YOUR INSTRUCTIONS:
Turn the part of the records that opens with the line containing "Vali Aydoğdu, Altun Yergün’ün" and closes with the line containing "астности, она якобы", both of those lines included, into a JSON list of strings with one string per line. Skip blank lines and leave the pictures out of the list.

TASK MATERIAL:
####################

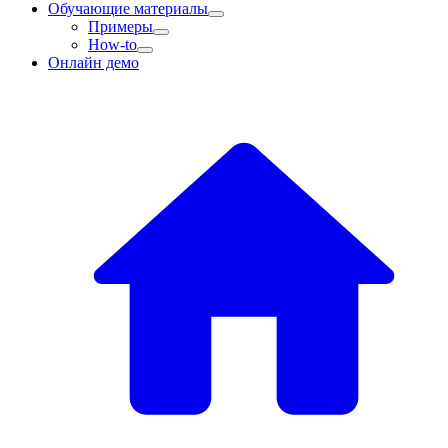
Обучающие материалы
Примеры
How-to
Онлайн демо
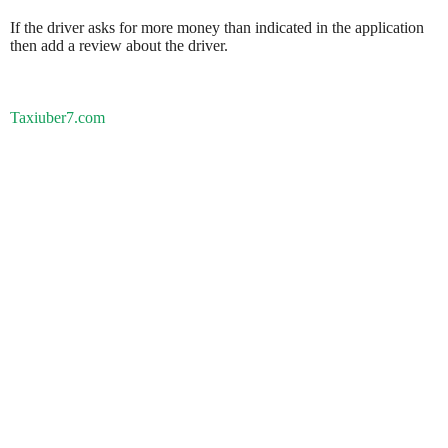
If the driver asks for more money than indicated in the application
then add a review about the driver.
Taxiuber7.com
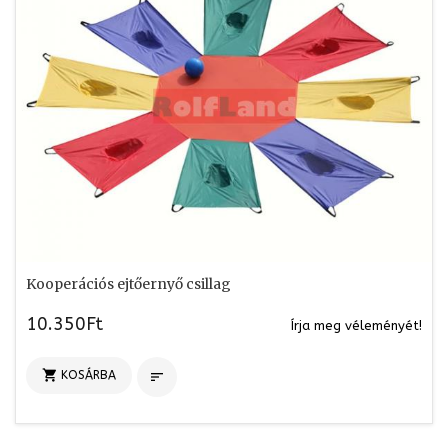
Kooperációs ejtőernyő csillag
10.350Ft
Írja meg véleményét!

KOSÁRBA

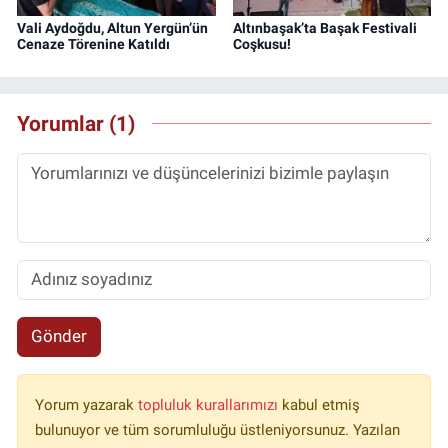
Vali Aydoğdu, Altun Yergün’ün
Altınbaşak’ta Başak Festivali
Cenaze Törenine Katıldı
Coşkusu!
Yorumlar (1)
Gönder
Yorum yazarak
topluluk kurallarımızı
kabul etmiş
bulunuyor ve tüm sorumluluğu üstleniyorsunuz. Yazılan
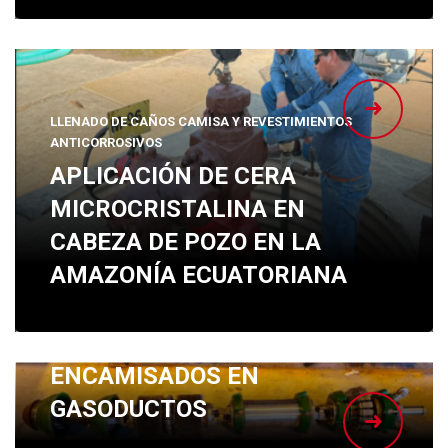
LLENADO DE CAÑOS CAMISA Y REVESTIMIENTOS
ANTICORROSIVOS
APLICACIÓN DE CERA
MICROCRISTALINA EN
CABEZA DE POZO EN LA
AMAZONÍA ECUATORIANA
LLENADO DE CAÑOS CAMISA Y REVESTIMIENTOS
ANTICORROSIVOS
INERTIZACIÓN DE CRUCES
ENCAMISADOS EN
GASODUCTOS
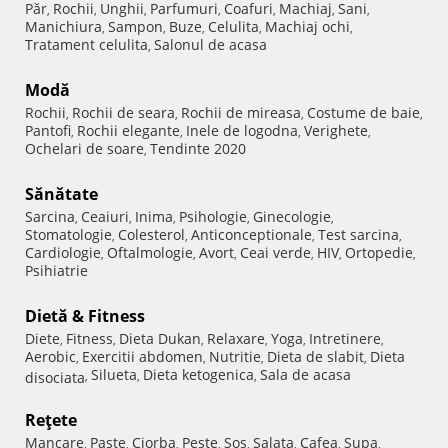
Păr
Rochii
Unghii
Parfumuri
Coafuri
Machiaj
Sani
,
,
,
,
,
,
,
Manichiura
Sampon
Buze
Celulita
Machiaj ochi
,
,
,
,
,
Tratament celulita
Salonul de acasa
,
Modă
Rochii
Rochii de seara
Rochii de mireasa
Costume de baie
,
,
,
,
Pantofi
Rochii elegante
Inele de logodna
Verighete
,
,
,
,
Ochelari de soare
Tendinte 2020
,
Sănătate
Sarcina
Ceaiuri
Inima
Psihologie
Ginecologie
,
,
,
,
,
Stomatologie
Colesterol
Anticonceptionale
Test sarcina
,
,
,
,
Cardiologie
Oftalmologie
Avort
Ceai verde
HIV
Ortopedie
,
,
,
,
,
,
Psihiatrie
Dietă & Fitness
Diete
Fitness
Dieta Dukan
Relaxare
Yoga
Intretinere
,
,
,
,
,
,
Aerobic
Exercitii abdomen
Nutritie
Dieta de slabit
Dieta
,
,
,
,
Silueta
Dieta ketogenica
Sala de acasa
disociata
,
,
,
Reţete
Mancare
Paste
Ciorba
Peste
Sos
Salata
Cafea
Supa
,
,
,
,
,
,
,
,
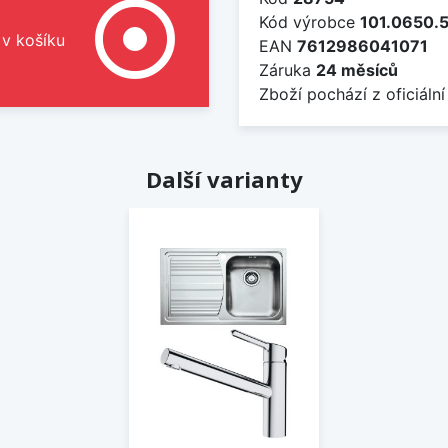
adjust
Kód výrobce
101.0650.
 v košíku
EAN
7612986041071
Záruka
24 měsíců
Zboží pochází z oficiální
Další varianty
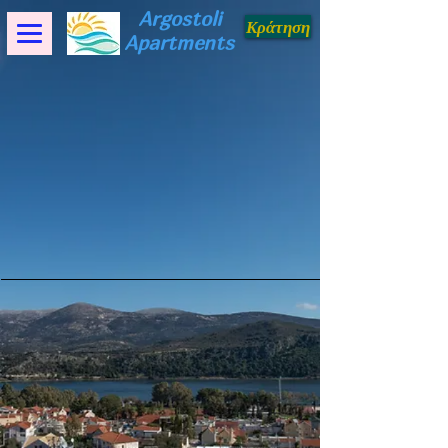
Argostoli
Κράτηση
Apartments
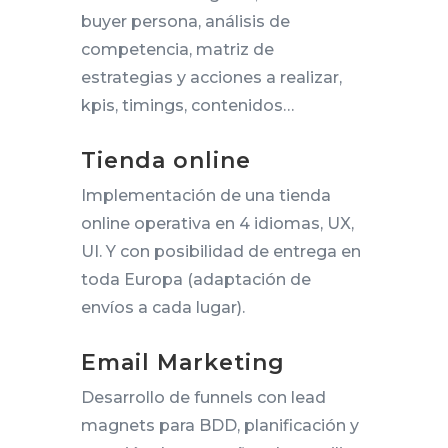
buyer persona, análisis de
competencia, matriz de
estrategias y acciones a realizar,
kpis, timings, contenidos…
Tienda online
Implementación de una tienda
online operativa en 4 idiomas, UX,
UI. Y con posibilidad de entrega en
toda Europa (adaptación de
envíos a cada lugar).
Email Marketing
Desarrollo de funnels con lead
magnets para BDD, planificación y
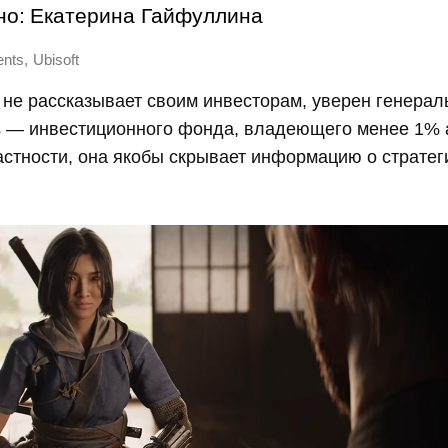
но:
Екатерина Гайфуллина
,
ents
Ubisoft
е не рассказывает своим инвесторам, уверен генера
ts — инвестиционного фонда, владеющего менее 1% 
астности, она якобы скрывает информацию о страте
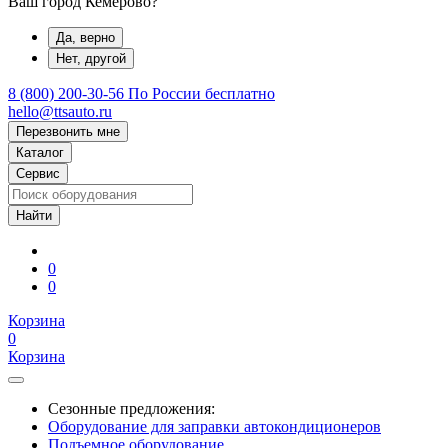
Ваш город Кемерово?
Да, верно
Нет, другой
8 (800) 200-30-56
По России бесплатно
hello@ttsauto.ru
Перезвонить мне
Каталог
Сервис
0
0
Корзина
0
Корзина
Сезонные предложения:
Оборудование для заправки автокондиционеров
Подъемное оборудование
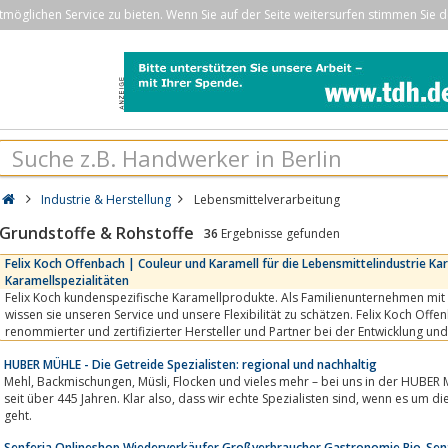
öglichen Service zu bieten. Wenn Sie auf der Seite weitersurfen stimmen Sie d
Industrie & Herstellung
Lebensmittelverarbeitung
Grundstoffe & Rohstoffe
36
Ergebnisse gefunden
Felix Koch Offenbach | Couleur und Karamell für die Lebensmittelindustrie Ka
Karamellspezialitäten
Felix Koch kundenspezifische Karamellprodukte. Als Familienunternehmen mit 
wissen sie unseren Service und unsere Flexibilität zu schätzen. Felix Koch Off
renommierter und zertifizierter Hersteller und Partner bei der Entwicklung un
und Karamell für die...
HUBER MÜHLE - Die Getreide Spezialisten: regional und nachhaltig
Mehl, Backmischungen, Müsli, Flocken und vieles mehr – bei uns in der HUBER MÜHLE dreht sich alles rund ums Korn und das
seit über 445 Jahren. Klar also, dass wir echte Spezialisten sind, wenn es um die Verarbeitung von hochwertigem Getreide
geht.
Senferia Onlineshop Wiederverkäufer Großverbraucher Gastronomie Bio-Sen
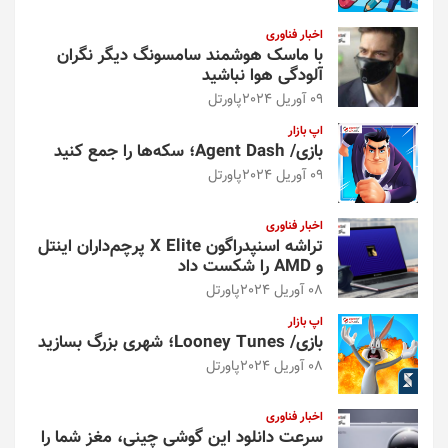
اخبار فناوری
با ماسک هوشمند سامسونگ دیگر نگران
آلودگی هوا نباشید
09 آوریل 2024
پاورتل
اپ بازار
بازی/ Agent Dash؛ سکه‌ها را جمع کنید
09 آوریل 2024
پاورتل
اخبار فناوری
تراشه اسنپدراگون X Elite پرچم‌داران اینتل
و AMD را شکست داد
08 آوریل 2024
پاورتل
اپ بازار
بازی/ Looney Tunes؛ شهری بزرگ بسازید
08 آوریل 2024
پاورتل
اخبار فناوری
سرعت دانلود این گوشی چینی، مغز شما را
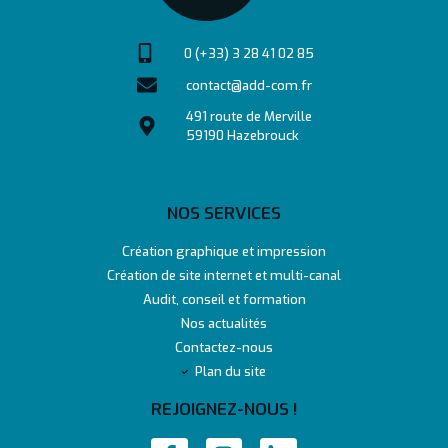
0 (+33) 3 28 41 02 85
contact@add-com.fr
491 route de Merville
59190 Hazebrouck
NOS SERVICES
Création graphique et impression
Création de site internet et multi-canal
Audit, conseil et formation
Nos actualités
Contactez-nous
Plan du site
REJOIGNEZ-NOUS !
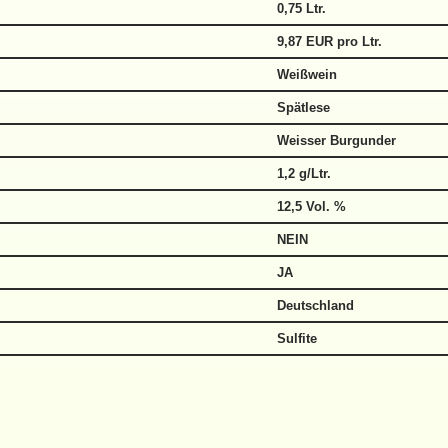
0,75 Ltr.
9,87 EUR pro Ltr.
Weißwein
Spätlese
Weisser Burgunder
1,2 g/Ltr.
12,5 Vol. %
NEIN
JA
Deutschland
Sulfite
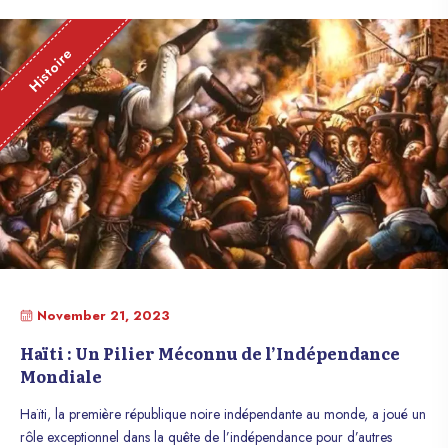
Histoire
November 21, 2023
Haïti : Un Pilier Méconnu de l’Indépendance
Mondiale
Haïti, la première république noire indépendante au monde, a joué un
rôle exceptionnel dans la quête de l’indépendance pour d’autres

####################

YOUR SOLUTION:
[
  "Vali Aydoğdu, Altun Yergün’ün",
  "Altınbaşak’ta Başak Festivali",
  "Cenaze Törenine Katıldı",
  "Coşkusu!",
  "Yorumlar (1)",
  "Gönder",
  "Yorum yazarak",
  "topluluk kurallarımızı",
  "kabul etmiş",
  "bulunuyor ve tüm sorumluluğu üstleniyorsunuz. Yazılan",
  "LLENADO DE CAÑOS CAMISA Y REVESTIMIENTOS",
  "ANTICORROSIVOS",
  "APLICACIÓN DE CERA",
  "MICROCRISTALINA EN",
  "CABEZA DE POZO EN LA",
  "AMAZONÍA ECUATORIANA",
  "LLENADO DE CAÑOS CAMISA Y REVESTIMIENTOS",
  "ANTICORROSIVOS",
  "INERTIZACIÓN DE CRUCES",
  "ENCAMISADOS EN",
  "GASODUCTOS",
  "Păr",
  "Rochii",
  "Unghii",
  "Parfumuri",
  "Coafuri",
  "Machiaj",
  "Sani",
  ",",
  ",",
  ",",
  ",",
  ",",
  ",",
  ",",
  "Manichiura",
  "Sampon",
  "Buze",
  "Celulita",
  "Machiaj ochi",
  ",",
  ",",
  ",",
  ",",
  ",",
  "Tratament celulita",
  "Salonul de acasa",
  ",",
  "Modă",
  "Rochii",
  "Rochii de seara",
  "Rochii de mireasa",
  "Costume de baie",
  ",",
  ",",
  ",",
  ",",
  "Pantofi",
  "Rochii elegante",
  "Inele de logodna",
  "Verighete",
  ",",
  ",",
  ",",
  ",",
  "Ochelari de soare",
  "Tendinte 2020",
  ",",
  "Sănătate",
  "Sarcina",
  "Ceaiuri",
  "Inima",
  "Psihologie",
  "Ginecologie",
  ",",
  ",",
  ",",
  ",",
  ",",
  "Stomatologie",
  "Colesterol",
  "Anticonceptionale",
  "Test sarcina",
  ",",
  ",",
  ",",
  ",",
  "Cardiologie",
  "Oftalmologie",
  "Avort",
  "Ceai verde",
  "HIV",
  "Ortopedie",
  ",",
  ",",
  ",",
  ",",
  ",",
  ",",
  "Psihiatrie",
  "Dietă & Fitness",
  "Diete",
  "Fitness",
  "Dieta Dukan",
  "Relaxare",
  "Yoga",
  "Intretinere",
  ",",
  ",",
  ",",
  ",",
  ",",
  ",",
  "Aerobic",
  "Exercitii abdomen",
  "Nutritie",
  "Dieta de slabit",
  "Dieta",
  ",",
  ",",
  ",",
  ",",
  "Silueta",
  "Dieta ketogenica",
  "Sala de acasa",
  "disociata",
  ",",
  ",",
  ",",
  "Reţete",
  "Mancare",
  "Paste",
  "Ciorba",
  "Peste",
  "Sos",
  "Salata",
  "Cafea",
  "Supa",
  ",",
  ",",
  ",",
  ",",
  ",",
  ",",
  ",",
  ",",
  "adjust",
  "Kód výrobce",
  "101.0650.",
  " v košíku",
  "EAN",
  "7612986041071",
  "Záruka",
  "24 měsíců",
  "Zboží pochází z oficiální",
  "Další varianty",
  "Argostoli",
  "Κράτηση",
  "Apartments",
  "buyer persona, análisis de",
  "competencia, matriz de",
  "estrategias y acciones a realizar,",
  "kpis, timings, contenidos…",
  "Tienda online",
  "Implementación de una tienda",
  "online operativa en 4 idiomas, UX,",
  "UI. Y con posibilidad de entrega en",
  "toda Europa (adaptación de",
  "envíos a cada lugar).",
  "Email Marketing",
  "Desarrollo de funnels con lead",
  "magnets para BDD, planificación y",
  "но:",
  "Екатерина Гайфуллина",
  ",",
  "ents",
  "Ubisoft",
  "е не рассказывает своим инвесторам, уверен генера",
  "ts — инвестиционного фонда, владеющего менее 1% ",
  "астности, она якобы скрывает информацию о страте"
]